Fans are hoping that some of the various directors and cinematographers who worked on Buffy will contact Fox and ask to be brought in as consultants.
Some pundits are saying that the pilfering of photos of female celebrities from their iCloud accounts “all emerge from a culture that endorses the idea that women’s bodies exist for public consumption.” Possibly. But there is another layer, I think, and that layer is the natural attraction people have toward one another, coupled with (or in opposition with) new technology in which one can feel as if they are in a relationship with someone who they have never met. The new technology I speak of is of course films and television (and even stage theatre), which while not “new” to any of us, is very new in terms of our species evolution – a blip.
As we view actors on a screen, we are moved by their performances, and we experience a simulation of the kind of emotional intensity that we presumably only once had with actual familiars. An emotionally intense relationship with someone may lead to sexual intimacy; this is, I believe, what has kept our species alive. This natural possibility of sexual intimacy with familiars is a possibility that is not, under any likely circumstances, going to happen with any of the actors with whom we have experienced emotions. Nor should it, since we are not really “with” the actors. But the simulation is effective, indeed, if it were not there would be no theatre, at least none with the emotional intensity of which we are accustomed, and there would be little interest in the publicity-related appearances of actors either, where we get to notice how multi-faceted the actors are. The simulation of being familiar with these actors is compelling.

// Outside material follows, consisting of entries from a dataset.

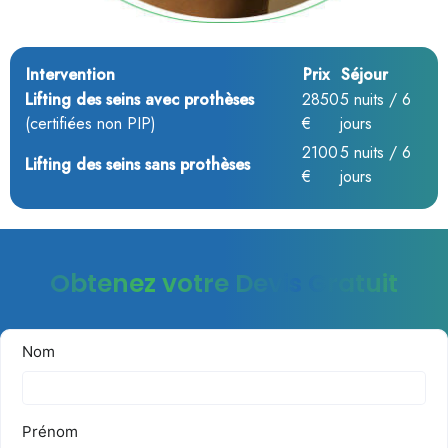
Intervention
Prix
Séjour
Lifting des seins avec prothèses
2850
5 nuits / 6
(certifiées non PIP)
€
jours
2100
5 nuits / 6
Lifting des seins sans prothèses
€
jours
Obtenez votre Devis Gratuit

Most people have the sense to realize it isn’t real; we are being given a performance, even when an actor appears for publicity-related activities such as talk shows.
It may be that the effort to get intimate photos of actors is done by people who cannot reconcile the emotional intensity they have had “with” these actors with the fact that their “relationship” cannot ever advance to sexual intimacy as it may have if their emotional experiences had occurred in real life with people who they really knew. The absence of the natural possibility may seem strange and unnatural – because it _is_ strange and unnatural – it’s art.
So, some people try to find a way around the impasse, hacking their way into elements that our culture equates with sexual intimacy – nudity.
Logic surely informs them of their error – they know full-well that they are committing a crime by stealing private nude photos, and that their feelings do not a relationship make. Intellect outweighs emotion in our species. It outweighs any natural desires. There is no justifying the crime; no amount of self-delusion could possibly excuse the hacking in anyone except the mentally ill.
But as pundits weigh in on how the motives of the hackers must surely be “vile”, I’d suggest that we not overlook how much natural, indeed “good” emotions may also be a motivation, albeit a motivation that should be undercut by any rational mind on examination of the facts.
Perhaps all of that is obvious, and that is why it hasn’t been discussed much. But in case it wasn’t, I thought I’d jot that down.